- [ABOUT THIS TASK]
Please copy the listing below, replacing "carbone" with "petrolio" everywhere and changing nothing else.
- - -
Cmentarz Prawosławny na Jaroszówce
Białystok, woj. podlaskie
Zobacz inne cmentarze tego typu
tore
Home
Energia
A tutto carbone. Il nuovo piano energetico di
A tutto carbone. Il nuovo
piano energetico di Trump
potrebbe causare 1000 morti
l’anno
- - -
- [RESULT OF THIS TASK]
Cmentarz Prawosławny na Jaroszówce
Białystok, woj. podlaskie
Zobacz inne cmentarze tego typu
tore
Home
Energia
A tutto petrolio. Il nuovo piano energetico di
A tutto petrolio. Il nuovo
piano energetico di Trump
potrebbe causare 1000 morti
l’anno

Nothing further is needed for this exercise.